Aside from its ownership in the White Mountain anorthosite mine through Hudson Greenland,  the Company also holds 100% of the Sarfartoq rare earth element (REE) and niobium/tantalum exploration license in Greenland. The Company expects to commence activities on the Sarfartoq license in the coming weeks with an initial focus on the high-grade niobium project.

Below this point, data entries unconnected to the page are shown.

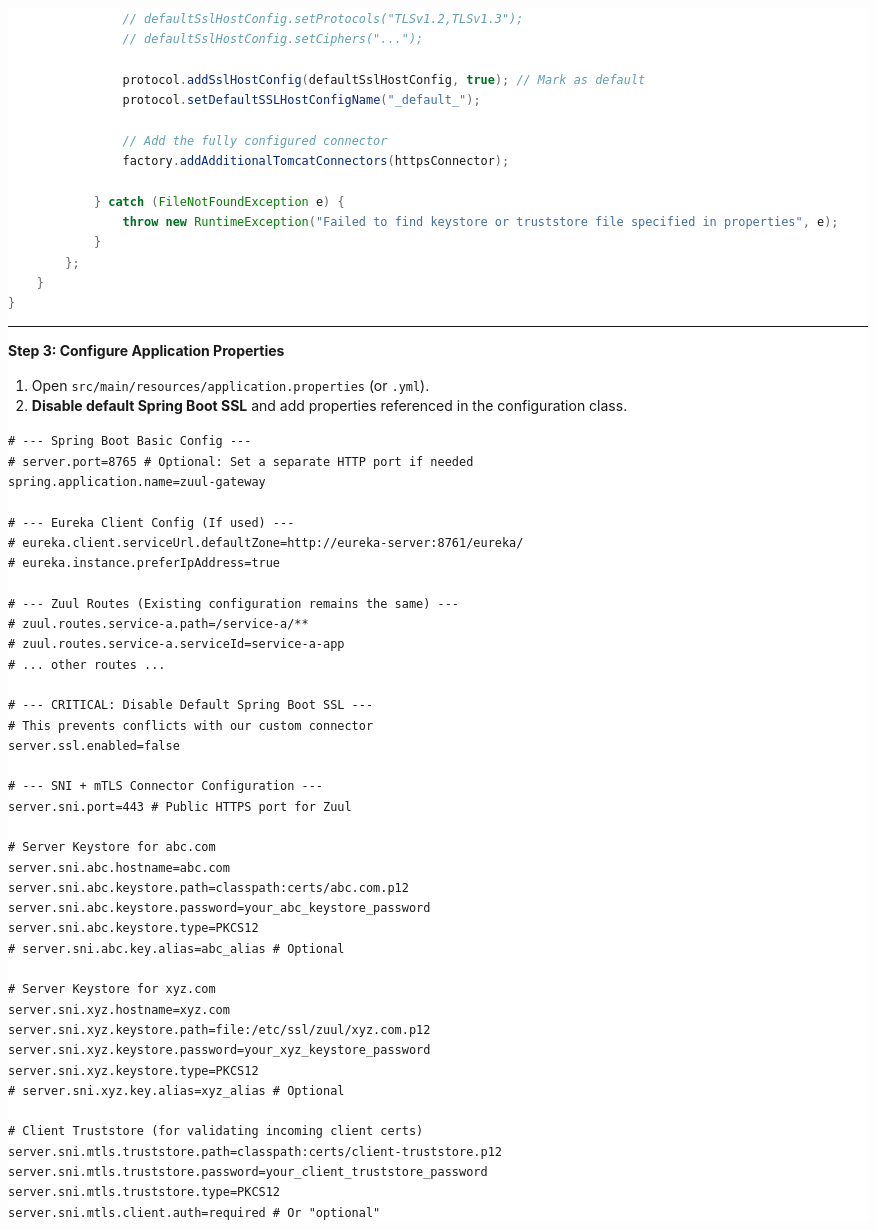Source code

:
 ```java
                // defaultSslHostConfig.setProtocols("TLSv1.2,TLSv1.3");
                // defaultSslHostConfig.setCiphers("...");

                protocol.addSslHostConfig(defaultSslHostConfig, true); // Mark as default
                protocol.setDefaultSSLHostConfigName("_default_");

                // Add the fully configured connector
                factory.addAdditionalTomcatConnectors(httpsConnector);

            } catch (FileNotFoundException e) {
                throw new RuntimeException("Failed to find keystore or truststore file specified in properties", e);
            }
        };
    }
}
```

---

**Step 3: Configure Application Properties**

1.  Open `src/main/resources/application.properties` (or `.yml`).
2.  **Disable default Spring Boot SSL** and add properties referenced in the configuration class.

```properties
# --- Spring Boot Basic Config ---
# server.port=8765 # Optional: Set a separate HTTP port if needed
spring.application.name=zuul-gateway

# --- Eureka Client Config (If used) ---
# eureka.client.serviceUrl.defaultZone=http://eureka-server:8761/eureka/
# eureka.instance.preferIpAddress=true

# --- Zuul Routes (Existing configuration remains the same) ---
# zuul.routes.service-a.path=/service-a/**
# zuul.routes.service-a.serviceId=service-a-app
# ... other routes ...

# --- CRITICAL: Disable Default Spring Boot SSL ---
# This prevents conflicts with our custom connector
server.ssl.enabled=false

# --- SNI + mTLS Connector Configuration ---
server.sni.port=443 # Public HTTPS port for Zuul

# Server Keystore for abc.com
server.sni.abc.hostname=abc.com
server.sni.abc.keystore.path=classpath:certs/abc.com.p12
server.sni.abc.keystore.password=your_abc_keystore_password
server.sni.abc.keystore.type=PKCS12
# server.sni.abc.key.alias=abc_alias # Optional

# Server Keystore for xyz.com
server.sni.xyz.hostname=xyz.com
server.sni.xyz.keystore.path=file:/etc/ssl/zuul/xyz.com.p12
server.sni.xyz.keystore.password=your_xyz_keystore_password
server.sni.xyz.keystore.type=PKCS12
# server.sni.xyz.key.alias=xyz_alias # Optional

# Client Truststore (for validating incoming client certs)
server.sni.mtls.truststore.path=classpath:certs/client-truststore.p12
server.sni.mtls.truststore.password=your_client_truststore_password
server.sni.mtls.truststore.type=PKCS12
server.sni.mtls.client.auth=required # Or "optional"
```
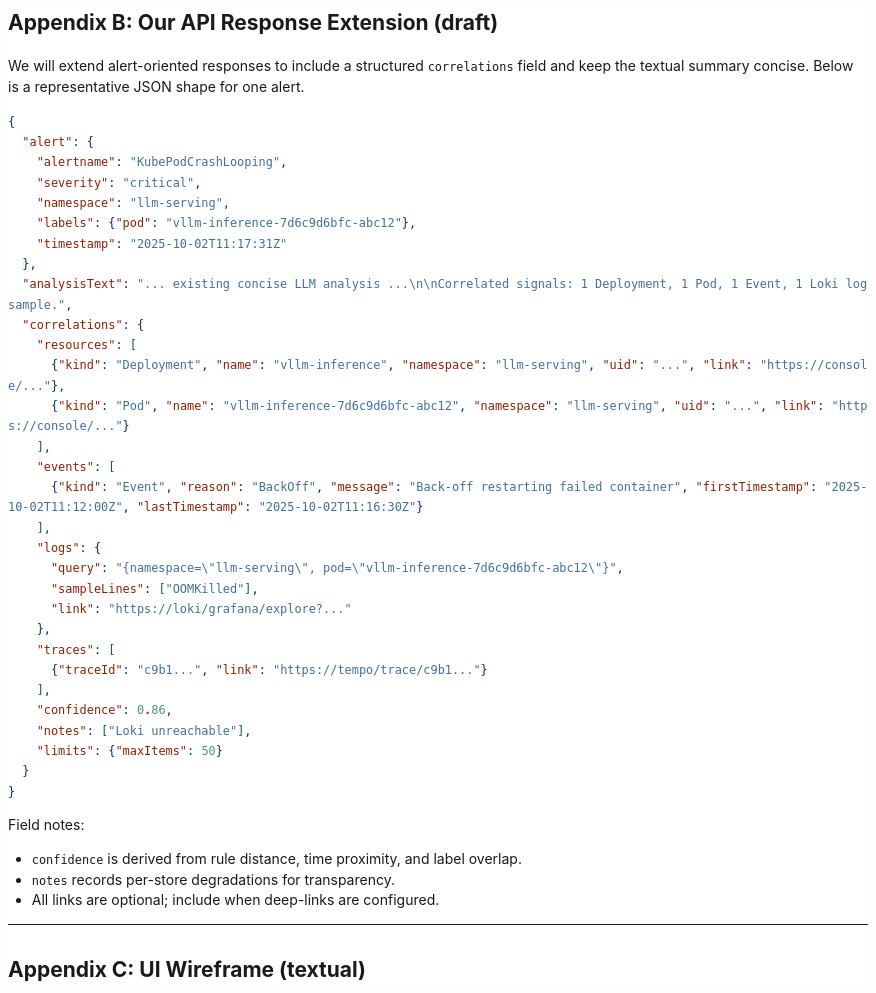 
## Appendix B: Our API Response Extension (draft)

We will extend alert-oriented responses to include a structured `correlations` field and keep the textual summary concise. Below is a representative JSON shape for one alert.

```json
{
  "alert": {
    "alertname": "KubePodCrashLooping",
    "severity": "critical",
    "namespace": "llm-serving",
    "labels": {"pod": "vllm-inference-7d6c9d6bfc-abc12"},
    "timestamp": "2025-10-02T11:17:31Z"
  },
  "analysisText": "... existing concise LLM analysis ...\n\nCorrelated signals: 1 Deployment, 1 Pod, 1 Event, 1 Loki log sample.",
  "correlations": {
    "resources": [
      {"kind": "Deployment", "name": "vllm-inference", "namespace": "llm-serving", "uid": "...", "link": "https://console/..."},
      {"kind": "Pod", "name": "vllm-inference-7d6c9d6bfc-abc12", "namespace": "llm-serving", "uid": "...", "link": "https://console/..."}
    ],
    "events": [
      {"kind": "Event", "reason": "BackOff", "message": "Back-off restarting failed container", "firstTimestamp": "2025-10-02T11:12:00Z", "lastTimestamp": "2025-10-02T11:16:30Z"}
    ],
    "logs": {
      "query": "{namespace=\"llm-serving\", pod=\"vllm-inference-7d6c9d6bfc-abc12\"}",
      "sampleLines": ["OOMKilled"],
      "link": "https://loki/grafana/explore?..."
    },
    "traces": [
      {"traceId": "c9b1...", "link": "https://tempo/trace/c9b1..."}
    ],
    "confidence": 0.86,
    "notes": ["Loki unreachable"],
    "limits": {"maxItems": 50}
  }
}
```

Field notes:
- `confidence` is derived from rule distance, time proximity, and label overlap.
- `notes` records per-store degradations for transparency.
- All links are optional; include when deep-links are configured.

---

## Appendix C: UI Wireframe (textual)
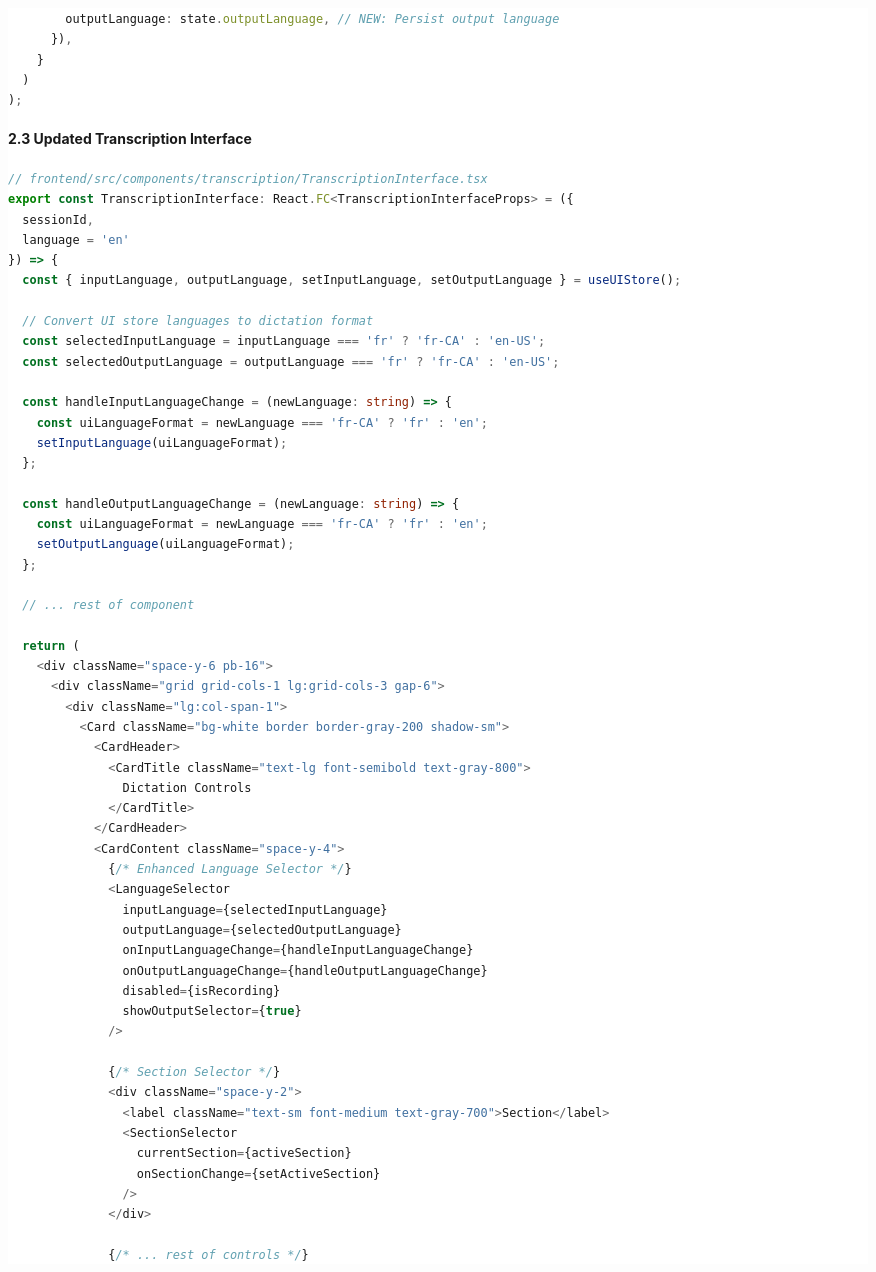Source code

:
 ```typescript
        outputLanguage: state.outputLanguage, // NEW: Persist output language
      }),
    }
  )
);
```

#### **2.3 Updated Transcription Interface**
```typescript
// frontend/src/components/transcription/TranscriptionInterface.tsx
export const TranscriptionInterface: React.FC<TranscriptionInterfaceProps> = ({
  sessionId,
  language = 'en'
}) => {
  const { inputLanguage, outputLanguage, setInputLanguage, setOutputLanguage } = useUIStore();
  
  // Convert UI store languages to dictation format
  const selectedInputLanguage = inputLanguage === 'fr' ? 'fr-CA' : 'en-US';
  const selectedOutputLanguage = outputLanguage === 'fr' ? 'fr-CA' : 'en-US';

  const handleInputLanguageChange = (newLanguage: string) => {
    const uiLanguageFormat = newLanguage === 'fr-CA' ? 'fr' : 'en';
    setInputLanguage(uiLanguageFormat);
  };

  const handleOutputLanguageChange = (newLanguage: string) => {
    const uiLanguageFormat = newLanguage === 'fr-CA' ? 'fr' : 'en';
    setOutputLanguage(uiLanguageFormat);
  };

  // ... rest of component

  return (
    <div className="space-y-6 pb-16">
      <div className="grid grid-cols-1 lg:grid-cols-3 gap-6">
        <div className="lg:col-span-1">
          <Card className="bg-white border border-gray-200 shadow-sm">
            <CardHeader>
              <CardTitle className="text-lg font-semibold text-gray-800">
                Dictation Controls
              </CardTitle>
            </CardHeader>
            <CardContent className="space-y-4">
              {/* Enhanced Language Selector */}
              <LanguageSelector
                inputLanguage={selectedInputLanguage}
                outputLanguage={selectedOutputLanguage}
                onInputLanguageChange={handleInputLanguageChange}
                onOutputLanguageChange={handleOutputLanguageChange}
                disabled={isRecording}
                showOutputSelector={true}
              />

              {/* Section Selector */}
              <div className="space-y-2">
                <label className="text-sm font-medium text-gray-700">Section</label>
                <SectionSelector
                  currentSection={activeSection}
                  onSectionChange={setActiveSection}
                />
              </div>

              {/* ... rest of controls */}
```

Hudson has commenced activities to take the White Mountain mine from care and maintenance to full operations.  Hudson Resources Inc. will continue to provide operational, sales and marketing expertise to Hudson Greenland.  There are still some travel restrictions due to the global pandemic, but Hudson has been given permission from the Greenlandic Government to mobilize the team back to the site and commence operations. Blasting has already recommenced, and the plant is expected to start up in the next two weeks.  


“Jim Cambon”

President and Director

For further information:

Ph: 604-628-5002 

Forward-Looking Statements

This news release includes certain forward-looking statements or information. All statements other than statements of historical fact included in this news release, including, without limitation, statements regarding the Company’s terms of the proposed debt restructuring, the Company’s anticipated use of proceeds of the Debenture and other future plans and objectives of the Company, are forward-looking statements that involve various risks and uncertainties. There can be no assurance that such statements will prove to be accurate and actual results and future events could differ materially from those anticipated in such statements. Important factors that could cause actual results to differ materially from the Company’s plans or expectations include the outcome of shareholder and regulatory approval for conversion of the Debenture, market prices, general economic, market or business conditions, regulatory changes, timeliness of government or regulatory approvals and other risks detailed herein and from time to time in the filings made by the Company with securities regulators.  Issuance of the Debenture remains subject to certain conditions and there is no assurance that those conditions will be met. The Company expressly disclaims any intention or obligation to update or revise any forward- looking statements whether as a result of new information, future events or otherwise except as otherwise required by applicable securities legislation.

Neither the TSX Venture Exchange nor its Regulation Services Provider (as that term is defined in the policies of the TSX Venture Exchange) accepts responsibility for the adequacy or accuracy of this release.